A Subtle and Well-Polished Sequel January 1, 2009 Billyjack D'Urberville (USA) 1 out of 1 found this review helpful
Updike's original Witches of Eastwick, over 20 years ago, stands as one of his best books. While a first rate realist in his famous Rabbit books and Maples stories, Updike is often strongest in his forays into the semi-mythic and surreal, as evidenced by his early Centaur. The original Witches was a scathing social satire and a frank moral tale, the notoriously unfaithful movie version notwithstanding. The three middle aged witches started out all fun, and then the story moved into true horror and darkness. In one of the best sustained pieces of prose in Updike's career, they drove a man to murder his wife and his own suicide. As the book wound horribly down from that peak, they contrived to kill the couple's young daughter, a rival in love to their warlock master.
Shrewdly, this book is more subtle and nuanced, like a series of Bella Bartok variations as compared to Lizst's Dante symphony. The writing is brilliant as the witches, now elderly, reunite for travels. As usual, the seemingly desert stretches of Updike are crammed with first rate social observation and dry wit. Finally, the old witches cannot resist returning to the scene of their crimes, Eastwick. Updike sustains the lightness even further, which one finally realizes is a tense, ominous deadness. Finally, in a worthy pendant to the brilliant murder scene of the first book, the three recreate their cone of power to unexpected and dire results (I will follow the Amazon rules here & refrain from plot giveaway--especially necessary in a book this subtle and fine-tuned).
Briefly, though, it can be told that what emerges here is a direct play-out of the action of the earlier book. Further, the real scary point being driven home for the witches here is that not only have their own powers waned, but many others in their locale are also dabbling in the black arts, some with malicious aims toward them. The greater point, in this updated social satire, is how witchery and the occult have seamed themselves broadly into the fabric of everyday, mundane American life.
Simply, by toning down the high drama of the first book, Updike achieves a spooky new peak here, in his experiments in magical realism. He makes it virtually convincing on a level of straight realism. A cool, Calvinist chorus voice, speaking for the people of Eastwick, occasionally comments on the action; it is another character in the drama. It never wholly becomes Updike's own narrative voice, but is given fair airplay, so to speak.

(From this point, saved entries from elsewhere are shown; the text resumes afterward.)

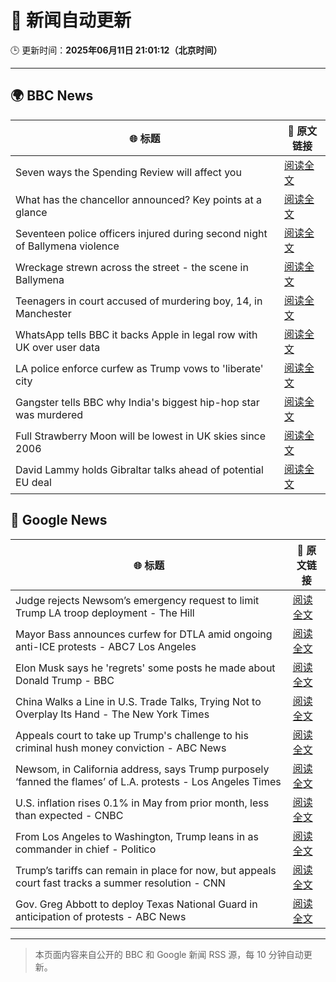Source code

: # 🧠 新闻自动更新

🕒 更新时间：**2025年06月11日 21:01:12（北京时间）**

---

## 🌍 BBC News

| 🌐 标题 | 🔗 原文链接 |
|--------|-------------|
| Seven ways the Spending Review will affect you | [阅读全文](https://www.bbc.com/news/articles/czdyzrm99g2o) |
| What has the chancellor announced? Key points at a glance | [阅读全文](https://www.bbc.com/news/articles/clyr170qm19o) |
| Seventeen police officers injured during  second night of Ballymena violence | [阅读全文](https://www.bbc.com/news/articles/c0k3le25r8ro) |
| Wreckage strewn across the street - the scene in Ballymena | [阅读全文](https://www.bbc.com/news/videos/ckg7xg3g8r2o) |
| Teenagers in court accused of murdering boy, 14, in Manchester | [阅读全文](https://www.bbc.com/news/articles/c1kvxvj4d2wo) |
| WhatsApp tells BBC it backs Apple in legal row with UK over user data | [阅读全文](https://www.bbc.com/news/articles/cgmjrn42wdwo) |
| LA police enforce curfew as Trump vows to 'liberate' city | [阅读全文](https://www.bbc.com/news/articles/cn7z45pyrvvo) |
| Gangster tells BBC why India's biggest hip-hop star was murdered | [阅读全文](https://www.bbc.com/news/articles/c87j5v4xjxqo) |
| Full Strawberry Moon will be lowest in UK skies since 2006 | [阅读全文](https://www.bbc.com/weather/articles/czdym6j6rero) |
| David Lammy holds Gibraltar talks ahead of potential EU deal | [阅读全文](https://www.bbc.com/news/articles/c5yxdyl3w22o) |

## 📰 Google News

| 🌐 标题 | 🔗 原文链接 |
|--------|-------------|
| Judge rejects Newsom’s emergency request to limit Trump LA troop deployment - The Hill | [阅读全文](https://news.google.com/rss/articles/CBMilwFBVV95cUxOTVplQktCMFBNY1FQMWg3UHVOUEdROUtxSHhoVW5OTHJrd3M0U3dzU3NiMTFmX1RPOXY4d2l2OVl3WWFYSjM0bTVrTkV0aThoenI3RTRzWkY4V0RiVXcxUlp1dUw5MlBSN19nTDlzbUN1QU1vM0U1WWFXNmU2SzVzYm5kYXJlNmdNc2ZSRDcxQUJkOFFlOU4w0gGcAUFVX3lxTE4zR1Zic2JfSmItZEczSHBnN01ZVDNRdE1zX09mcVppLThab3BwSkJ5dUtERWVsYUZDMlN2X2s0c0d4XzJNcDNmV3IzSUF2Mzdiako0LWJ4VWNTTVlsaTcyblpyeFpJUFZ1YW1CaXROci1PZmRTb1VrSHZDRGczcnFDWExkZEJGQjRqUnV6T1Z1S1hvdjRxWnQ3cEpETw?oc=5) |
| Mayor Bass announces curfew for DTLA amid ongoing anti-ICE protests - ABC7 Los Angeles | [阅读全文](https://news.google.com/rss/articles/CBMixAFBVV95cUxORjhnSFJVWThLbzdHOHVSVndVZVdZSWZQbUVuTkQxVVpZNmVwaE9qUHJjd0tvdXhEVWV2ZEhJTFdnR2UtMElpNzN2OTZqc3NLd2RjSzQ2X2N5TGZseTBNUmF6dnZlaGNUMlpMeU5Ta3Q5MlY1M3RuUFZ0YW5vWXl1UXotdm9mX0o1WlVBbDE3QjFtOVlEaTl4elp4S3lOQkV2WUc3d2RNNE5WSkRBZFJXQmMxcGd5Z0hTOFhwY204OHNKNXM4?oc=5) |
| Elon Musk says he 'regrets' some posts he made about Donald Trump - BBC | [阅读全文](https://news.google.com/rss/articles/CBMiWkFVX3lxTFBhRlNWeHI4MG94QXRHTW9GTFZheHhERzRKY1p4a2FzMVE2RmFaT1BFbFBkQnlCQkgtTlROUUtlLXFzUjMzdUtvWWdNWEpYX25sWjNJREtkLUt4UdIBX0FVX3lxTE9qOTFXSXNWSUtOZUhEX0hzeEpucjJOUk5xNVl5bmdVMXZEUXZ3dnVNay1DVno1TFp3VGtUdnRTUjZ0bHotZE5LaEUtdk84VDVodkRkRzNnM28xUGljQS1V?oc=5) |
| China Walks a Line in U.S. Trade Talks, Trying Not to Overplay Its Hand - The New York Times | [阅读全文](https://news.google.com/rss/articles/CBMidEFVX3lxTE9kRkQ2XzRRazBtWWxxNzdXR05XUmswckFQdUdFSkpyUW9jN242blJOaVdkT2pYbkFwY1otZXdfLTZkaUkzUXA1b2F5NTBvMlJ5bzRodS03T3VyenEwMlRvakIxOGppS0pzemJTMVc1Rm5zY3po?oc=5) |
| Appeals court to take up Trump's challenge to his criminal hush money conviction - ABC News | [阅读全文](https://news.google.com/rss/articles/CBMiqgFBVV95cUxOYmhOck1kaXFnLU9IMmtOSEdoU1Q4d2pwRDNSM2MtaXUxWThEdkNEdmpBTHlsUWNaQmlRWEVmZTdrcVBORnU3NTF1VHlDNGQ1eEYtMUJXYjRjczNtWjN6M1ViSUNERnc4ZTlsbTIyWmwzWGNobW9YM3M1ZTR5b0I2TGMtbE9DVUNndVFLdVh1YTZaQU4tb2RHMm1qMmZhc0xFQmJLQlk2dnlUd9IBrwFBVV95cUxPMC1PVzJQSXVhQl9wZ2t4V1A5UHVsN1U2XzZ4S1VESkd1RHNMTkhldEJId2t4UFBERXQxYWJUZUNRS1RlaU8wRU5zQlVHOXNIZzRmZTROSl9KTUR4V3NRYk52WFJzdjUtemk0bnFLU3J5UmVBUlpuelpid2RMWUU5ajlTWnNydHpVMkZXSVMtaTNHM2xZb3FQOE5vVTZGbzR3YkctTkU0SWU2ZjloU0Fz?oc=5) |
| Newsom, in California address, says Trump purposely ‘fanned the flames’ of L.A. protests - Los Angeles Times | [阅读全文](https://news.google.com/rss/articles/CBMilgFBVV95cUxNRTB6N3hCNmRKdUd0VFJXZnJYcUhnVmZlMkJZckw2NlM0OG12azlwYlhyZVp1VVFyc2Y1TXRDMzVwREtjdXBLTmRVc3ZPdXdMNUZCNXFSWlotQmxFNS1xQWYyZ0NwaU02ejM4My1fNzdEMFFNNjVEUFpVMFQ0ZDZsNUhMSURPYmxDYVd6QlFXNzVhQ05nTFE?oc=5) |
| U.S. inflation rises 0.1% in May from prior month, less than expected - CNBC | [阅读全文](https://news.google.com/rss/articles/CBMia0FVX3lxTE5UQWowTUkyc2R2RlRzY3BQUnQ3VnB0LUFzTGg2YjB2NGFNS3NXSllGTG5vdmJQVVFFUm0wX3lYc2pfamtnNnpYYjJxWHFsLVJzN0k3TldSTGt2T3paZ2lkeVFPcWpnOVVmV09F0gFwQVVfeXFMT0VKSHlENVQyTTl2dXdMZ1Z0S2NWMmlfSXBYRWlqYmk5eFd0Rl9SbHk3YktQQ1V1bmpHUndGZ0JUQnRybS0zUzgzMXMzQ1BrOG0xUXBxZVpfZEZ2aG9SSTlBZXhHN3ZWd2ZoLThRaUw1Tg?oc=5) |
| From Los Angeles to Washington, Trump leans in as commander in chief - Politico | [阅读全文](https://news.google.com/rss/articles/CBMihwFBVV95cUxNU1IwaUM3RmJWVTVfUllCdXM4X3VEdVVpbi1MWU9CaEhBZy1ZcWJYZzVrQ013QkhDcnVjZHZkNTZJWm5ZNENIRE5Wa0RnZTU5VEh0U2FBR1hTOV92aFpCaE1IMGFiRDhQX0NxZ0l6dE5kQWZ2VHU4QWNxSl9EdkFhTmMyUHowZk0?oc=5) |
| Trump’s tariffs can remain in place for now, but appeals court fast tracks a summer resolution - CNN | [阅读全文](https://news.google.com/rss/articles/CBMifEFVX3lxTE5QUGtlb0RweVMwQWpYN0dCelJxaWowQS0xREhJaVR6b0xockZPU2hsOFMyRUJINlprbDBndEJONnBzSEJwZXFxblFCbWJMRGlsWTNfMGcycUhEUlZscTRDOWVpajlhNFM3MnlrM2VQTmtIcnY3SDc2YkpkcnLSAYIBQVVfeXFMTThBRTVROGJtVmJ3TVFDZmZqekpmTERwa3pubUhOWk9pMTd3dHBxbUpuRV82aktXbkpvSS1QcE1fVnhLb1NKclprV2N4LWdiZkVXeWw1UW5uZVdwam9EeHZxTE1xR0Fabl9lY3ZuNDRJSUNNdjJ4MzkybEZpS051YWVTUQ?oc=5) |
| Gov. Greg Abbott to deploy Texas National Guard in anticipation of protests - ABC News | [阅读全文](https://news.google.com/rss/articles/CBMiowFBVV95cUxNRnkxYkwzQ1RnMV9mT2UyemZuYW9sc0VlWS1VRkpMMUtUd24tWmpPNFdHd2psWXYtLTNwb1BrdC1wMUw5MEpsN3Z2Z0lESFJobFQ4dE5URFZkSi1VZFJ6VmlfSGR6SHZxdEtEblcxU1hpMUJrTGF6ei15enZJSGpBWHdOS1VCVHBXQWxKTjJJSW5wTFhBWURZSE9LUktHVV9mOWFB0gGoAUFVX3lxTE1kQ2ZQMkR0dC1Xbk53UEpXRnNnT2JKSFJybE1FdTgtdmlkeDZ5VTJuVEZqb0p5VVMxQkdGWExHeWprclRac3U1aEljbm55RWkySEpmelZ4S2NhOEtYV1pQQ3RxS3BqbGtUNmVWNWdIQ3Y1Qmk4X2hwSVlSYTZMTGYzQTEtekRDTV9JRDhGMmRLWjIzMTIzUlU0dG5rRFpzZWNTZkFnRzV1Yg?oc=5) |

---
> 本页面内容来自公开的 BBC 和 Google 新闻 RSS 源，每 10 分钟自动更新。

At the end, you simply have both narrative voices, and are left with a subtle choice how to view the action -- one or the other -- or perhaps both, simultaneously. Updike as fiction narrator may not display the certainty of his Calvinist chorus voice about the supernatural manifesting in the natural world. But he does clearly believe in moral choices, at least with the same conviction of the classic Greeks, and with a certain acknowledged Christian pedigree. Ultimately, he has come to the same conclusion as three other great American writers -- Melville, Robert Penn Warren, and Scott Fitzgerald -- that our North American civilization may be very broad, and greatly exciting too, but remains a very thin veneer over an absolute, primeval savagery.
Widow Review December 27, 2008 Janne S. Platt (Mill Valley, CA United States) Loved a follow up to The Witches of Eastwick- Always wondered what happened to these Women! Also love John Updikes's work!
A Wordsmith for Our Time December 16, 2008 Anthony W. Dopke (west coast of Illinois) 0 out of 1 found this review helpful
Updike has been around for years and his command of our language is superb. This coupled with his wit and grasp of "the American" way has made him one of the foremost chroniclers of the American psyche.